Whether you have a legal, tax, insurance, management or land issue, Farmers Weekly’s Business Clinic experts can help. Alex Madden, head of planning at law firm Thrings, explains how the planning system is adapting and continuing while the coronavirus pandemic persists.
Q. We have submitted a planning application for the change of use of two agricultural barns that are due for a decision.
We haven’t received any updates from the local planning authority and are concerned our application has simply been put on hold during the Covid-19 pandemic.
What is the current situation with the planning system and what, if anything, can we do to progress our application? Can we simply proceed with the building work?
The UK planning system has responded and adapted well to the Covid-19 pandemic and the task of maintaining decision-making under the lockdown.
The Ministry of Housing, Communities and Local Government’s (MHCLG) strategy has been clear: local authorities should continue to determine applications, under the existing timescales, by using technology and delegation.
The government has introduced temporary measures to relax planning rules and processes to ensure the system can operate effectively during this period.
Its most recent changes included measures to allow councils in England to publicise planning applications through social media, to consult on local plan matters, and to afford developers more flexibility to defer payments towards local infrastructure.
The MHCLG currently has no plans to change the determination timescales as set out in the Development Management Procedure Order 2015 (which requires most applications to be determined within eight weeks of submission).
Likewise, the MHCLG has recently urged local authorities to hold planning committee meetings virtually rather than to postpone meetings.
From our own experiences, local authorities have been quick to adapt. However, in practice, the timescales for determination are not always met. During the pandemic, there will undoubtedly be delays, varying from council to council.
So, what are the options to progress your application during Covid-19?
As a first step, check your local planning authority’s website for any updates on procedural changes or news on your application.
If your application has passed its determination date and you have not received any update, it would be sensible to contact the allocated planning officer, either by email or telephone, and have a discussion.
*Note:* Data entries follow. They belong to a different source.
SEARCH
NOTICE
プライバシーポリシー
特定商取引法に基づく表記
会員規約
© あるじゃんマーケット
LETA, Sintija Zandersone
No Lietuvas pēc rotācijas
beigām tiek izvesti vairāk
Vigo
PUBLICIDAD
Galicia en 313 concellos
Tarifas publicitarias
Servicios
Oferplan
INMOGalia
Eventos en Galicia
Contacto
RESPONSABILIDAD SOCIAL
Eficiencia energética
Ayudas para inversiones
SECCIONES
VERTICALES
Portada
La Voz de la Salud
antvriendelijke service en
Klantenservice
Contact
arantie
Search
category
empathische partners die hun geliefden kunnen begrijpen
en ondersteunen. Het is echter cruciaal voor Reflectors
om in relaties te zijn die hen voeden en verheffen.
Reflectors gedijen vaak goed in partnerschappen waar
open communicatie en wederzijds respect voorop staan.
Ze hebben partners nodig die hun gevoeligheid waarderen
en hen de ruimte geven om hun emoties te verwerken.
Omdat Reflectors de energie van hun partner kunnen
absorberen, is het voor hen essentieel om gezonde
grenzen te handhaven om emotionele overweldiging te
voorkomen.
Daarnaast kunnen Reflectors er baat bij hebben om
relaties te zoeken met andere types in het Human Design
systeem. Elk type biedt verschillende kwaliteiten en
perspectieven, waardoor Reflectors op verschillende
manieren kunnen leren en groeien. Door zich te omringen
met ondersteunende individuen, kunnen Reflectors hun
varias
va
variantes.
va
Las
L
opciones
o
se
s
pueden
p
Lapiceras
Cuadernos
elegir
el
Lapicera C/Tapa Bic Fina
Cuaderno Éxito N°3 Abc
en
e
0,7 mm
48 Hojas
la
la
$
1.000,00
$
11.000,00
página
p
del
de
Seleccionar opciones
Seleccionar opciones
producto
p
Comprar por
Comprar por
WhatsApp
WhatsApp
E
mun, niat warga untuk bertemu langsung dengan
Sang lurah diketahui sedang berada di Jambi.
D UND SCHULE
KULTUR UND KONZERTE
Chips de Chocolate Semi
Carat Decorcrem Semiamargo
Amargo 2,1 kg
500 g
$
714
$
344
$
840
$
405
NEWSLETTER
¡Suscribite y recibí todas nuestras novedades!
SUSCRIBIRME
This may present an opportunity for you or your agent to ascertain if there are any outstanding issues that need to be addressed. A personal touch can often hit the right note which may, in turn, assist in your application being determined.
Local authorities are usually keen to be open and transparent about delays and should provide you with a reasonably accurate timeframe for a determination to be made.
If you have trouble contacting your planning officer, it may be worth speaking to the head of development control about whether your case has been allocated to another officer.
If you are unable to obtain a satisfactory response from the planning officer, or the urgency of determination means you cannot wait, you have the option of appealing to the secretary of state on the grounds that the application has not be determined within the prescribed timeframe (unless you have agreed in writing to an extension).
But remember that each case will turn on its own merits, so speaking to a planning specialist before embarking on an appeal is advisable.
The procedure for such an appeal is similar to that when appealing a refused application.
The local authority will be asked to explain why the application was not determined within the specified time and what its decision would have been if it had determined the application.
The risk in making a start on the building work is that such operations may be unauthorised and could lead to a visit from the enforcement officer, as well as jeopardising the pending application.
It is not clear whether you have a class Q prior approval application in for determination with the council or a routine planning application.
If the former, the commencement of any works at this stage could be fatal for the application, as you would be jumping the gun by not first seeking the council’s consent.
However, if you now find yourself in a situation where the 56-day period for determination has lapsed (and there have been no requests for an extension of time), you may have a deemed consent provided you satisfy the qualifying criteria.
You should seek specialist planning advice at this stage, since there are number of options available to you.